Your objective: Omitting all images, transcribe the entries word for word.

Available records:

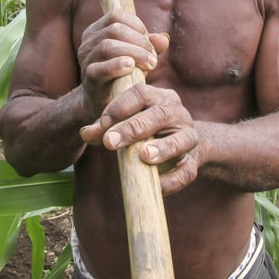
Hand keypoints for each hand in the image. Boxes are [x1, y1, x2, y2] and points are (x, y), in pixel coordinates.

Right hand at [76, 10, 167, 119]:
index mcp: (97, 31)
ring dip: (134, 53)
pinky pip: (100, 68)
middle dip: (139, 41)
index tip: (149, 41)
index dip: (136, 24)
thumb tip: (164, 38)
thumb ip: (150, 45)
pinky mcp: (88, 77)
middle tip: (153, 57)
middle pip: (114, 29)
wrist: (108, 104)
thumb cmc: (124, 75)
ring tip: (149, 64)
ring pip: (108, 46)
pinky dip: (117, 65)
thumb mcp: (138, 56)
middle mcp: (88, 42)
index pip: (116, 15)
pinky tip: (131, 67)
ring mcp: (86, 59)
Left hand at [80, 82, 201, 195]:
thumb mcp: (126, 123)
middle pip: (158, 115)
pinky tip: (158, 185)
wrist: (183, 143)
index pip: (141, 92)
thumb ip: (104, 127)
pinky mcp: (193, 160)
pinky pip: (187, 170)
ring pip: (181, 139)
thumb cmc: (147, 129)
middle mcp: (177, 112)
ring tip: (145, 156)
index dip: (120, 106)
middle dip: (133, 128)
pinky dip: (173, 179)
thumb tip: (84, 133)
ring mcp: (189, 135)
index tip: (103, 122)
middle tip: (110, 142)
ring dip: (163, 148)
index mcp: (158, 97)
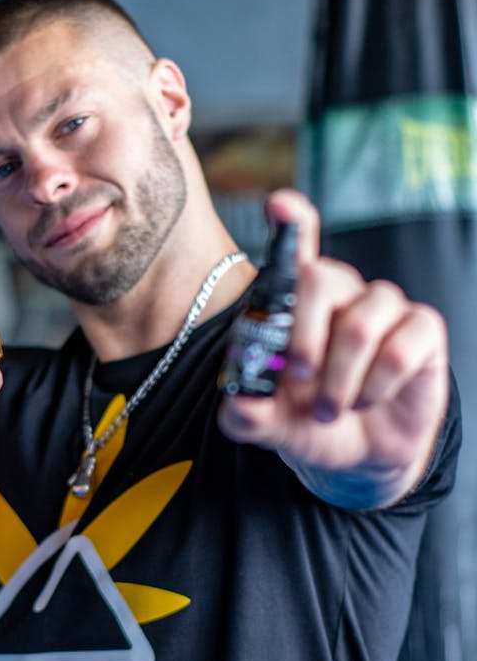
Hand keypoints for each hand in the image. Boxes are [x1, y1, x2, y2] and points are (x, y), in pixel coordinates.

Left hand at [217, 190, 449, 506]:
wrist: (361, 453)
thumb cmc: (312, 421)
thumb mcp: (271, 424)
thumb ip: (246, 414)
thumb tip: (239, 405)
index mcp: (298, 301)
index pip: (297, 244)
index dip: (292, 221)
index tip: (279, 206)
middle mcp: (341, 292)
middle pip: (321, 277)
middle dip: (303, 336)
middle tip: (298, 376)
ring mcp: (383, 307)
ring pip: (360, 322)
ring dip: (340, 378)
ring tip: (330, 410)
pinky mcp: (421, 330)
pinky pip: (400, 349)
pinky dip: (376, 387)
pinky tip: (367, 400)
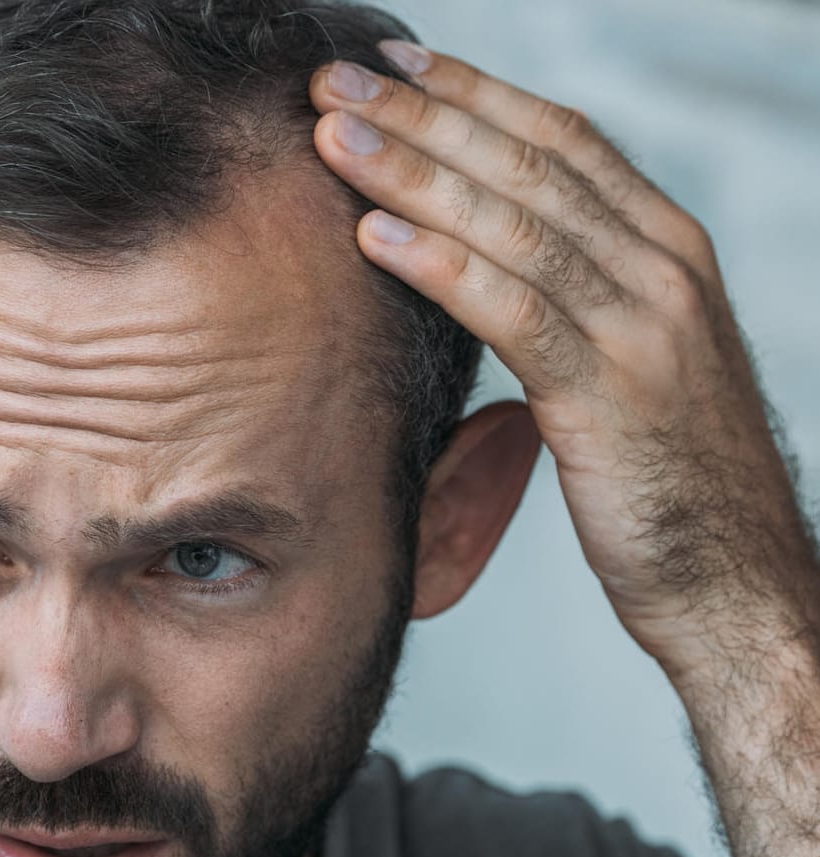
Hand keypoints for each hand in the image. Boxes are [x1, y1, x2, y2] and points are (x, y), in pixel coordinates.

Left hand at [308, 42, 818, 671]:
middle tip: (334, 80)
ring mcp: (644, 327)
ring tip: (331, 140)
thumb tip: (485, 252)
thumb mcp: (628, 359)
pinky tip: (372, 238)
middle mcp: (663, 269)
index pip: (562, 139)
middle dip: (424, 115)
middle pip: (528, 164)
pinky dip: (440, 266)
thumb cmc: (667, 475)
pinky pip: (514, 311)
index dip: (473, 93)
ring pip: (514, 223)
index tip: (393, 64)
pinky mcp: (611, 396)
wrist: (736, 579)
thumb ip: (574, 295)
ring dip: (413, 173)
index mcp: (668, 249)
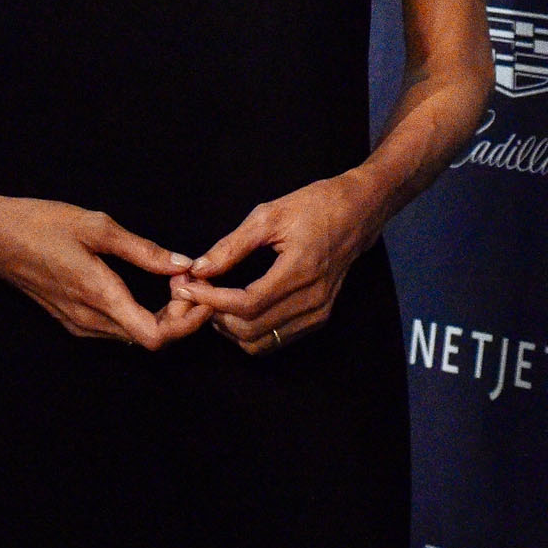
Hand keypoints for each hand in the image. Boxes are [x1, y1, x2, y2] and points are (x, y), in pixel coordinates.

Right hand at [0, 184, 205, 347]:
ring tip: (179, 283)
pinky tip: (154, 289)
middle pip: (150, 340)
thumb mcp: (97, 227)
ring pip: (135, 335)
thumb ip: (143, 251)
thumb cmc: (41, 224)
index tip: (197, 290)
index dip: (186, 322)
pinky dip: (144, 314)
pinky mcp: (72, 319)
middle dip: (182, 317)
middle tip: (193, 283)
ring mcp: (78, 323)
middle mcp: (89, 320)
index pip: (154, 337)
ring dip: (164, 317)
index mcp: (98, 296)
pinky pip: (118, 328)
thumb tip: (184, 265)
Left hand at [173, 173, 383, 353]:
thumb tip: (198, 269)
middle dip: (215, 316)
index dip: (211, 301)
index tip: (188, 288)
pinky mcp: (320, 317)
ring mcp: (318, 311)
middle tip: (196, 295)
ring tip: (215, 304)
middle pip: (251, 328)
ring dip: (231, 329)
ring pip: (262, 341)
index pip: (247, 303)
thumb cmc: (316, 205)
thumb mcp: (270, 215)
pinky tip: (238, 310)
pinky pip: (277, 339)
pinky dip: (250, 332)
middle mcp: (312, 298)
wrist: (360, 211)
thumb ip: (232, 246)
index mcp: (300, 270)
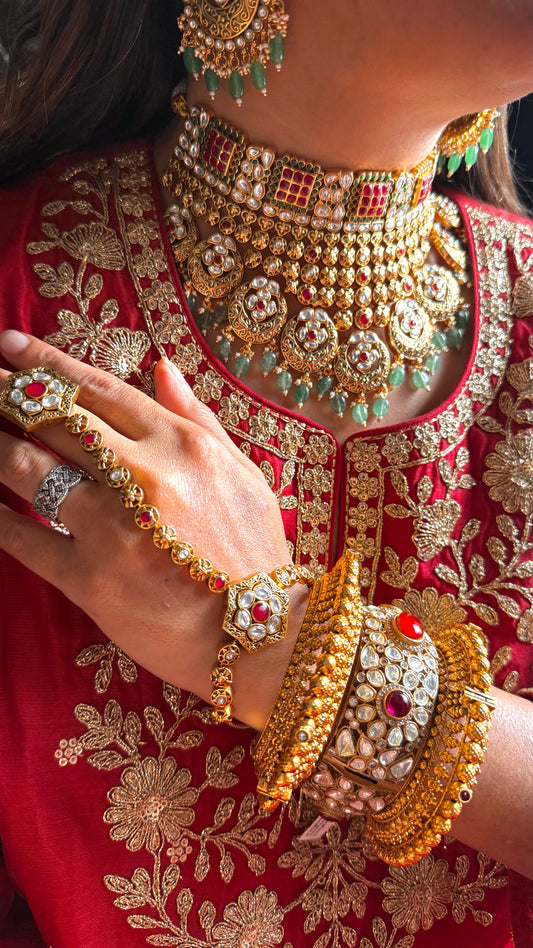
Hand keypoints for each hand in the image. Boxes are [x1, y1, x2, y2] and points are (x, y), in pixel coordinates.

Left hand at [0, 330, 304, 720]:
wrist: (257, 637)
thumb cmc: (253, 554)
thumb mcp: (242, 473)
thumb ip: (198, 417)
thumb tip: (162, 367)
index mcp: (182, 446)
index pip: (100, 389)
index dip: (48, 364)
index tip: (11, 345)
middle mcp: (142, 476)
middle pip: (56, 419)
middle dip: (8, 393)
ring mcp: (111, 527)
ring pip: (30, 470)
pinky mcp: (88, 578)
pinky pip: (25, 540)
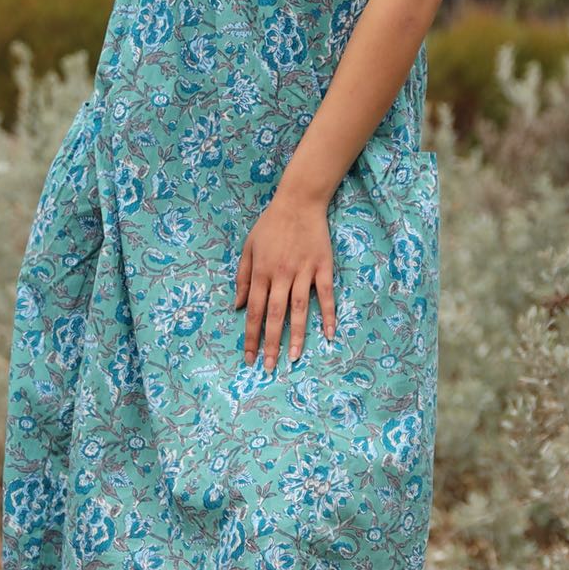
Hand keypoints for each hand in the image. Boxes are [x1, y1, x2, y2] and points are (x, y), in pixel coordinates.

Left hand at [234, 191, 336, 371]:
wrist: (299, 202)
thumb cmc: (270, 225)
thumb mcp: (249, 247)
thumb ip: (243, 277)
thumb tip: (239, 306)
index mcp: (262, 272)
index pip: (255, 311)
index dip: (251, 336)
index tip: (249, 358)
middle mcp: (281, 275)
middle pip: (275, 315)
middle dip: (271, 343)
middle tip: (269, 368)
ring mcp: (304, 271)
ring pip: (299, 309)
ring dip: (296, 335)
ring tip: (293, 358)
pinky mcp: (322, 267)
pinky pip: (326, 295)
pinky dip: (329, 314)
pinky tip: (329, 334)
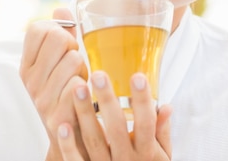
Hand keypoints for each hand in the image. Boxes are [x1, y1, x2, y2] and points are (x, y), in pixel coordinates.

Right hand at [19, 8, 88, 159]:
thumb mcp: (59, 64)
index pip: (38, 28)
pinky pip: (79, 84)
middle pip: (58, 38)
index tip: (65, 45)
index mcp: (27, 64)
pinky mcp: (57, 115)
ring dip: (85, 68)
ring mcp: (41, 98)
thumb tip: (61, 9)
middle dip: (75, 46)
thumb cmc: (69, 94)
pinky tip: (86, 96)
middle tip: (77, 64)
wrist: (71, 138)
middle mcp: (29, 80)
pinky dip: (88, 87)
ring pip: (73, 58)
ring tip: (83, 81)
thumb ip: (61, 35)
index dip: (58, 30)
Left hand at [57, 71, 171, 160]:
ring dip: (85, 114)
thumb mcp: (162, 158)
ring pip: (94, 140)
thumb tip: (165, 106)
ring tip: (78, 88)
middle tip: (99, 75)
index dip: (143, 100)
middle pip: (117, 128)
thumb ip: (162, 133)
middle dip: (108, 101)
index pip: (147, 123)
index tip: (138, 77)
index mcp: (146, 154)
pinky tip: (62, 124)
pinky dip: (67, 145)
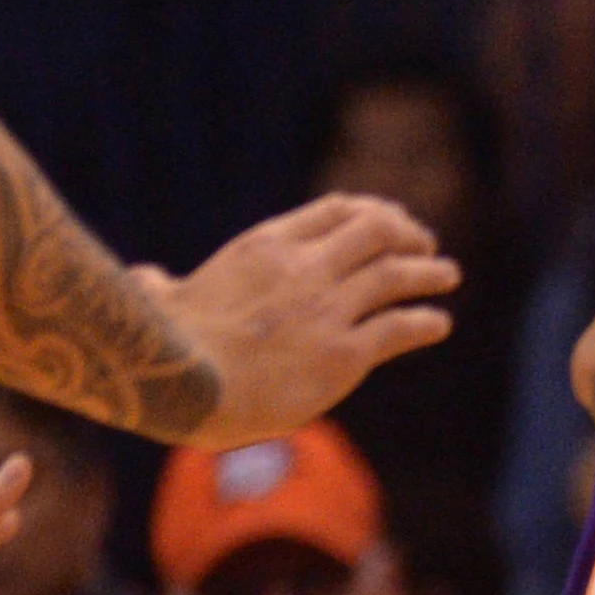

Result:
Hand keypoints for each hand in the image. Boxes are [x1, y1, x2, y2] and points are (x, y), in pixel coordinates.

Right hand at [76, 10, 167, 119]:
index mcp: (97, 31)
ring dip: (134, 53)
pinky pip: (100, 68)
middle dip: (139, 41)
index tip: (149, 41)
index dip: (136, 24)
thumb tip: (164, 38)
thumb ip: (150, 45)
pinky mcp: (88, 77)
middle tip: (153, 57)
middle pip: (114, 29)
wrist: (108, 104)
thumb cmc: (124, 75)
ring tip: (149, 64)
ring pip: (108, 46)
pinky dip: (117, 65)
thumb mcp: (138, 56)
middle mcp: (88, 42)
index pip: (116, 15)
pinky tip: (131, 67)
ring mcp: (86, 59)
Left hand at [80, 82, 201, 195]:
thumb mcp: (126, 123)
middle pip: (158, 115)
pinky tip: (158, 185)
wrist: (183, 143)
index pip: (141, 92)
thumb ip: (104, 127)
pinky mcp: (193, 160)
pinky pip: (187, 170)
ring pip: (181, 139)
thumb cmc: (147, 129)
middle mcp: (177, 112)
ring tip: (145, 156)
index dip: (120, 106)
middle dip: (133, 128)
pinky dip: (173, 179)
thumb tip: (84, 133)
ring mcp: (189, 135)
index tip: (103, 122)
middle tip: (110, 142)
ring dip: (163, 148)
index mcp: (158, 97)
Hand keypoints for each hand in the image. Boxes are [x1, y1, x2, y2] and points are (x, y), in pixel coordinates.

Left hand at [217, 190, 449, 506]:
wrist: (361, 453)
thumb cmc: (312, 421)
thumb mcp: (271, 424)
thumb ip: (246, 414)
thumb tip: (239, 405)
index mcp: (298, 301)
index pip: (297, 244)
index dip: (292, 221)
index tip: (279, 206)
middle mcp: (341, 292)
middle pip: (321, 277)
middle dip: (303, 336)
middle tip: (298, 376)
ring mcp: (383, 307)
ring pip: (360, 322)
ring dip: (340, 378)
ring tip: (330, 410)
pinky mcp: (421, 330)
pinky pip: (400, 349)
pinky dip: (376, 387)
pinky tip: (367, 400)
Hand keypoints for each hand in the image. Boxes are [x1, y1, x2, y2] and points are (x, y), in pixel coordinates.

Left hand at [308, 42, 818, 671]:
middle tip: (334, 80)
ring mcp: (644, 327)
ring tip: (331, 140)
thumb tip: (485, 252)
thumb mcp: (628, 359)
pinky tip: (372, 238)
middle mcp: (663, 269)
index pip: (562, 139)
middle dip: (424, 115)
middle pip: (528, 164)
pinky dip: (440, 266)
thumb cmc: (667, 475)
pinky pip: (514, 311)
index dip: (473, 93)
ring pip: (514, 223)
index tip: (393, 64)
pinky mcp: (611, 396)
wrist: (736, 579)
thumb ip: (574, 295)
ring dip: (413, 173)
index mcp: (668, 249)
Hand keypoints for each hand in the image. Boxes are [x1, y1, x2, y2] and points are (x, y), in pixel coordinates.

Right hand at [0, 184, 205, 347]:
ring tip: (179, 283)
pinky tip: (154, 289)
middle pip: (150, 340)
thumb mcp: (97, 227)
ring pip: (135, 335)
thumb ip: (143, 251)
thumb cmc: (41, 224)
index tip: (197, 290)
index dip: (186, 322)
pinky dip: (144, 314)
pinky mcp: (72, 319)
middle dip: (182, 317)
middle tip: (193, 283)
ring mcp: (78, 323)
middle mcp: (89, 320)
index pip: (154, 337)
ring dip: (164, 317)
index mcp: (98, 296)
pinky pip: (118, 328)
thumb tip: (184, 265)
Left hand at [173, 173, 383, 353]:
thumb tip: (198, 269)
middle dip: (215, 316)
index dip: (211, 301)
index tip: (188, 288)
pinky mcp: (320, 317)
ring mcp: (318, 311)
middle tip: (196, 295)
ring tip: (215, 304)
middle pip: (251, 328)
ring dip: (231, 329)
ring pip: (262, 341)
index pip: (247, 303)
thumb cmc: (316, 205)
thumb mcp: (270, 215)
pinky tip: (238, 310)
pinky pip: (277, 339)
pinky dip: (250, 332)
middle mcp: (312, 298)
wrist: (360, 211)
thumb ip: (232, 246)
index mcp: (300, 270)
Hand keypoints for each hand in the image. Boxes are [x1, y1, x2, y2] and points are (x, y), in pixel coordinates.

Left hand at [0, 330, 304, 720]:
wrist: (257, 637)
thumb cmc: (253, 554)
thumb mcp: (242, 473)
thumb ip: (198, 417)
thumb tip: (162, 367)
index mcp: (182, 446)
index pip: (100, 389)
index dip: (48, 364)
index tip: (11, 345)
middle mcp: (142, 476)
middle pip: (56, 419)
middle dip: (8, 393)
ring mcp: (111, 527)
ring pip: (30, 470)
pinky mcp: (88, 578)
pinky pip: (25, 540)
Hand keypoints for each hand in the image. Boxes are [x1, y1, x2, y2] and points are (x, y), in pixel coordinates.

Left hand at [234, 191, 336, 371]:
wrist: (299, 202)
thumb cmc: (270, 225)
thumb mcp: (249, 247)
thumb ip: (243, 277)
thumb tip: (239, 306)
index mcp: (262, 272)
index pip: (255, 311)
index dip: (251, 336)
index tip: (249, 358)
middle mcp: (281, 275)
middle pip: (275, 315)
middle dip: (271, 343)
middle tip: (269, 368)
ring mcp: (304, 271)
ring pip: (299, 309)
ring dip: (296, 335)
ring tip: (293, 358)
pinky mcp: (322, 267)
pinky pip: (326, 295)
pinky dip: (329, 314)
pinky tip: (329, 334)
Hand keypoints for each hand in the image. Boxes are [x1, y1, x2, y2] and points are (x, y), in pixel coordinates.

Right hand at [19, 8, 88, 159]:
thumb mcp: (59, 64)
index pip: (38, 28)
pinky pip: (79, 84)
middle pip: (58, 38)
index tip: (65, 45)
index mcp: (27, 64)
pinky mcp: (57, 115)
ring dip: (85, 68)
ring mcp: (41, 98)
thumb tip: (61, 9)
middle dip: (75, 46)
thumb cmc: (69, 94)
pinky tip: (86, 96)
middle tip: (77, 64)
wrist: (71, 138)
middle mcp: (29, 80)
pinky dip: (88, 87)
ring pip: (73, 58)
ring tip: (83, 81)
thumb ip: (61, 35)
index dip: (58, 30)
Left hand at [57, 71, 171, 160]:
ring dip: (85, 114)
thumb mcp: (162, 158)
ring pip: (94, 140)
thumb tip: (165, 106)
ring tip: (78, 88)
middle tip: (99, 75)
index dip: (143, 100)
middle pip: (117, 128)
thumb ip: (162, 133)
middle dip: (108, 101)
index pip: (147, 123)
index tip: (138, 77)
index mcp: (146, 154)
pinky tip: (62, 124)
pinky dip: (67, 145)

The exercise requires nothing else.